私は保証ビジネスの根幹の立ち上げをした人間なので、家電以外の保証サービスも既に提供しており、以前のお客様もほとんど戻ってきてくれてリスクを回避できました。
更に我々はwebや電子メールそしてアプリケーションで保証書を出すシステムの特許を保有しています。
保証業界はこの10年でこれだけ激変したので、次の10年は更に精査されお客様に安定した安心をお届けできるようになると思います。
取材を終えて
町の電気屋さんを守るために独立され、更には自分が立ち上げた会社を闘病中にボロボロにされた後、全てのリスクを自ら背負い再生させている姿から保証サービスビジネスに対して命を掛けている事がうかがえる。
闘病から解任、そして復活の話はきっとかなりの視聴率が取れるドラマが作れると思う。
今村社長がいたから延長保証文化が日本に広まり、商品購入後も安心して私たちは商品を使用できている。

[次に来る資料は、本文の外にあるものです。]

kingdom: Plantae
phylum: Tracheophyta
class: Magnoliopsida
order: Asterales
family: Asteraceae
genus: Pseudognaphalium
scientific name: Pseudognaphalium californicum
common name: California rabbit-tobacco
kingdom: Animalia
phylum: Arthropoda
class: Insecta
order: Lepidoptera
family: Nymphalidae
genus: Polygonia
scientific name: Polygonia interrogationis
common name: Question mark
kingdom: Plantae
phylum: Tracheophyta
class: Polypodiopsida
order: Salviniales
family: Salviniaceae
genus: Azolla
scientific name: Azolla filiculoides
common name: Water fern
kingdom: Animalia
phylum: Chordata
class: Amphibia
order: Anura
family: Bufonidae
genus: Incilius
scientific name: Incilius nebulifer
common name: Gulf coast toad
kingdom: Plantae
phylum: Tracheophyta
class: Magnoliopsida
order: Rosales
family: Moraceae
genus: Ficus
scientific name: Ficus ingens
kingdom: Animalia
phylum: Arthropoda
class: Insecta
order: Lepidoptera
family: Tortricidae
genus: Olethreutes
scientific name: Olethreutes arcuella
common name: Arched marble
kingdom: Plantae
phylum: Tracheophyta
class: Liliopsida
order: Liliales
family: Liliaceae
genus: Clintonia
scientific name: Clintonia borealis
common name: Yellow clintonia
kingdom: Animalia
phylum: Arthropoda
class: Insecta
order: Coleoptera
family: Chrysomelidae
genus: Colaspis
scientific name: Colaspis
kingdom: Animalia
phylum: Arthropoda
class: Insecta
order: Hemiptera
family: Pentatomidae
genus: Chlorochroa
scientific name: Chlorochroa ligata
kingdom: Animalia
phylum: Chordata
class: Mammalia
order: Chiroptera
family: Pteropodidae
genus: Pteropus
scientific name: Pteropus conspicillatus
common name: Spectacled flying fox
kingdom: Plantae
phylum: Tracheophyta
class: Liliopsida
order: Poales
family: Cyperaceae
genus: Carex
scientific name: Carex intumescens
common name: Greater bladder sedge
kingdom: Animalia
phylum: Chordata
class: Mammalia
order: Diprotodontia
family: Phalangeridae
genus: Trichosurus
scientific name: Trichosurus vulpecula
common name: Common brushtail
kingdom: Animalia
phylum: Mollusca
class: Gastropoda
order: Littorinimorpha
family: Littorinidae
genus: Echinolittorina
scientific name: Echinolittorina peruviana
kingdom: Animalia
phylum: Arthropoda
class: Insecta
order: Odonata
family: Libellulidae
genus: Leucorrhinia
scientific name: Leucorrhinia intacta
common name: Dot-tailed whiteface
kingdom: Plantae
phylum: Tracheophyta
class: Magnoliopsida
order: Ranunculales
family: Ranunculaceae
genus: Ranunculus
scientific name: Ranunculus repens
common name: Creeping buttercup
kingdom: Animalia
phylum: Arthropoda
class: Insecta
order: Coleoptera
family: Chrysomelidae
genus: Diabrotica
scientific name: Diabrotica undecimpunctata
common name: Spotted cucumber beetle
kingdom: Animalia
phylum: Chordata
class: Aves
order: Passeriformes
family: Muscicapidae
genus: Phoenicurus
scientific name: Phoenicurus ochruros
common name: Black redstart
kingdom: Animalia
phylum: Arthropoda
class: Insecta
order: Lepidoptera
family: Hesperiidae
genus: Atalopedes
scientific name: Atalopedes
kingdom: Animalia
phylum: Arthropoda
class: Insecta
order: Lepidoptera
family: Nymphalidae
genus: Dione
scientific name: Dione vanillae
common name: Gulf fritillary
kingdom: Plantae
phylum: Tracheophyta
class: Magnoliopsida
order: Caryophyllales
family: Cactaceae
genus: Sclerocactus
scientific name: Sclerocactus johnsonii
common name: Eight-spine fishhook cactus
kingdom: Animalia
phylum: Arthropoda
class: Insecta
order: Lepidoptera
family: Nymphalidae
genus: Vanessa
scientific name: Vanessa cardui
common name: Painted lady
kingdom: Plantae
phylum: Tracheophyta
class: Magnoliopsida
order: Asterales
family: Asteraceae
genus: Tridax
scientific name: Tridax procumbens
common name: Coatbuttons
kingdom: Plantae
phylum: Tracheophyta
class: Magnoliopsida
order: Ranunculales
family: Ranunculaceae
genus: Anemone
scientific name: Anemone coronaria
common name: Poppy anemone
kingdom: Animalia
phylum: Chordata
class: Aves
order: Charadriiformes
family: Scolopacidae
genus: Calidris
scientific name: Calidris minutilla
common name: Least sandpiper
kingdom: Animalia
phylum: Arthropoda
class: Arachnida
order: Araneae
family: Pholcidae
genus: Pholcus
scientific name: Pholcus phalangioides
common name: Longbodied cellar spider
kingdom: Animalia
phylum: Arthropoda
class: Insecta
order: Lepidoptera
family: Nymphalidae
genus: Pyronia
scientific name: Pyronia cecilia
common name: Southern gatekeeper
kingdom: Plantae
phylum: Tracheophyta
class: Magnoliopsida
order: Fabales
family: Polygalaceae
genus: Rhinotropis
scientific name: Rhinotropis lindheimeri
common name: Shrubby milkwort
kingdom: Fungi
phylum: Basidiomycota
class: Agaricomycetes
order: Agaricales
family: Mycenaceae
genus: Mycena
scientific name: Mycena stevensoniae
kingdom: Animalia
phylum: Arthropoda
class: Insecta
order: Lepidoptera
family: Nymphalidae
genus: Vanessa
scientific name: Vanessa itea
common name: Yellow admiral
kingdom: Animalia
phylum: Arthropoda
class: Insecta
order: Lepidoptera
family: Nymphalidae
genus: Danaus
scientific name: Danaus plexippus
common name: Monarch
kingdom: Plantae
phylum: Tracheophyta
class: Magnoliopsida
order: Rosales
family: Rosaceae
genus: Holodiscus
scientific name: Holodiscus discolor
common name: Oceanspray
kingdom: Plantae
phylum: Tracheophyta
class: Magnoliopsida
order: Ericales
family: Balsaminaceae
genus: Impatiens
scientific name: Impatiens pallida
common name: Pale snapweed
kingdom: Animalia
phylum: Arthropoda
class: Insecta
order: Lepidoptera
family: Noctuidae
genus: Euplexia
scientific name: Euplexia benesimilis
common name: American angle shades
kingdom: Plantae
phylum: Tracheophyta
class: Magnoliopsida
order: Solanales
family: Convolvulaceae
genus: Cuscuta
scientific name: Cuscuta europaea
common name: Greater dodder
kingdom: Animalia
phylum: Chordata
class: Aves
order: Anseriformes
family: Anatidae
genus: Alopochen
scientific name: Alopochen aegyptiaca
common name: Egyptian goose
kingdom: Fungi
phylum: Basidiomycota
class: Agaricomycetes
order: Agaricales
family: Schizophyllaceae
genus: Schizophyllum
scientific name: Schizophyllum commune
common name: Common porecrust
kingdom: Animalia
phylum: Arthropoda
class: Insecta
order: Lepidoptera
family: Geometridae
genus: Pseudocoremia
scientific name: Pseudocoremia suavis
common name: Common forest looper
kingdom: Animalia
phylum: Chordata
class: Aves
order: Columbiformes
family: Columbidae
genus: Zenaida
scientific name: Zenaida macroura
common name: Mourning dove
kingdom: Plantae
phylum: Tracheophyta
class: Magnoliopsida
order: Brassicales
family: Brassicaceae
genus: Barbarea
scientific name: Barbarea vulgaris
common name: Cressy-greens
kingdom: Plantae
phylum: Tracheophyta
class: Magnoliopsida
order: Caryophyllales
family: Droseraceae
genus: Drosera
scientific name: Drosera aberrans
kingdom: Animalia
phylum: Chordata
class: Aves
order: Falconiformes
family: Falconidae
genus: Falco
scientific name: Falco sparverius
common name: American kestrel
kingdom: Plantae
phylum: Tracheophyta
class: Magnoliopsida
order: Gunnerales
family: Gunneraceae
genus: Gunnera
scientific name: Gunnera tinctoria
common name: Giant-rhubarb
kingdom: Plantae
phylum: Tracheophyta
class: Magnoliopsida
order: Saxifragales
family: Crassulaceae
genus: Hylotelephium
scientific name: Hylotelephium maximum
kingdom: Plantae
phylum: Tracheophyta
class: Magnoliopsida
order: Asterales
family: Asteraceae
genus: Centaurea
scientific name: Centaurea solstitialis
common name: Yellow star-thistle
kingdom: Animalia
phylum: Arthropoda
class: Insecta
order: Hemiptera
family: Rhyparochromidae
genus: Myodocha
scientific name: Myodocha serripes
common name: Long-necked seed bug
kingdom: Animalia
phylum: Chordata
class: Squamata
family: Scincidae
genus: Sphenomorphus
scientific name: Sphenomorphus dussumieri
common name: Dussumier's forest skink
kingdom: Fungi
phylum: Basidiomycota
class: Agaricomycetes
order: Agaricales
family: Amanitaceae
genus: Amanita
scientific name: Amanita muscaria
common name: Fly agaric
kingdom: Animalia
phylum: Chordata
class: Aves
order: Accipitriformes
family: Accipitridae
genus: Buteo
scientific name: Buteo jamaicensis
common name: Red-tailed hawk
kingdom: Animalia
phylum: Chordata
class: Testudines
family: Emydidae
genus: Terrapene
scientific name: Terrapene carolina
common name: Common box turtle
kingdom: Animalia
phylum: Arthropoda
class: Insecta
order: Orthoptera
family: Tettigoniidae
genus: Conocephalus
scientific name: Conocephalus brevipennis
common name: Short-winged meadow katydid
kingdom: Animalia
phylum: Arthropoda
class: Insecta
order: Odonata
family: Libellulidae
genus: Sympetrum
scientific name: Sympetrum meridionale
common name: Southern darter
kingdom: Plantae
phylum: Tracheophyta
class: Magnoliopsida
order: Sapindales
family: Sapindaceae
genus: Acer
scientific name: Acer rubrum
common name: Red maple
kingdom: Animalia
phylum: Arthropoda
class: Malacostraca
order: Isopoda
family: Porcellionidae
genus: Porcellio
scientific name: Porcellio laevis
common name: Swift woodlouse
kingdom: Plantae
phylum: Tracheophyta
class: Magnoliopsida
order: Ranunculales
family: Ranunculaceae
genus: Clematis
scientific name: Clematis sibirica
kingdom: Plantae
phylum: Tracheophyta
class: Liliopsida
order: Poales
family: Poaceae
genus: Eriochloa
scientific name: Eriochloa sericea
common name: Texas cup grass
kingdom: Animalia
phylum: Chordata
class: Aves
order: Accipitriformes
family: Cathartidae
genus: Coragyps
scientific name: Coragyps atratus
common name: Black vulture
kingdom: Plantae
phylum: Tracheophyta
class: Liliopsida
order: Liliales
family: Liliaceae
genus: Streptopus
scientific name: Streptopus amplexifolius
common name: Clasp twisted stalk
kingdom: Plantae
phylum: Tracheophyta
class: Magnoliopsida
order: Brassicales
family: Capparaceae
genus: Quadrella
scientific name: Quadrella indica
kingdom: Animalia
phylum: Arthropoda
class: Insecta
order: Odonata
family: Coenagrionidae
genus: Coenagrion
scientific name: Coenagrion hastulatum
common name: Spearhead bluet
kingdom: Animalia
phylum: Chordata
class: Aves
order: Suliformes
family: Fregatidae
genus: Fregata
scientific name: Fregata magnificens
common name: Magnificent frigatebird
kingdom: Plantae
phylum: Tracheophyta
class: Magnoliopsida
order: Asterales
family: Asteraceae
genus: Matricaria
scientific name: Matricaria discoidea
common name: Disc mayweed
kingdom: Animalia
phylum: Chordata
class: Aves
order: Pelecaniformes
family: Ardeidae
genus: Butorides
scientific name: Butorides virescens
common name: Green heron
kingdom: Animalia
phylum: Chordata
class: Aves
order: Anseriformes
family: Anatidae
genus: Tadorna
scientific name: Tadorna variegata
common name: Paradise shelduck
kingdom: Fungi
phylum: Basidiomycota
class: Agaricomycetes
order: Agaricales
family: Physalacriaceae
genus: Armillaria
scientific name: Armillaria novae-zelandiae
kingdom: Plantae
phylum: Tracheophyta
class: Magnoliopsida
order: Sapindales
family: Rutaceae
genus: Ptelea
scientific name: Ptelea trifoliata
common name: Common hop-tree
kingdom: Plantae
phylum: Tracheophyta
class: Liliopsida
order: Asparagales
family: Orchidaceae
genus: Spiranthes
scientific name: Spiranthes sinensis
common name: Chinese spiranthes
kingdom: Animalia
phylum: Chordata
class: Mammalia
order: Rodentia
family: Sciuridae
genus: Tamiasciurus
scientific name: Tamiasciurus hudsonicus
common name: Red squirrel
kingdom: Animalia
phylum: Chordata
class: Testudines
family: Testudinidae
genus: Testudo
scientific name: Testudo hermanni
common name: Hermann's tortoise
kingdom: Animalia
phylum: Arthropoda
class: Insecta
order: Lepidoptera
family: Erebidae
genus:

家電だけではなく「住宅」「店舗」「賃貸マンション」「モバイル端末」などにも展開し、先日も株式会社三城(メガネのパリミキ)さんと業務提携され眼鏡と補聴器の延長保証サービスを発表した。これからの快進撃にも注目したい。
プロフィール
今村 末男(いまむら・すえお)
株式会社Warranty technology 代表取締役社長
[経歴]
・2004年 株式会社マルチメディアワーク 上席執行役員 就任
・2005年 株式会社マルチメディアワーク 取締役 就任
・2006年 株式会社ワランティーマート創業 代表取締役 就任
・2010年 株式会社ワランティーマート 取締役会長 就任
・2012年 株式会社マーテックス設立 取締役 就任
・2013年 株式会社マーテックス 代表取締役 就任(現任)
※2016年8月 社名変更により、株式会社Warranty technology(ワランティテクノロジー)となっております。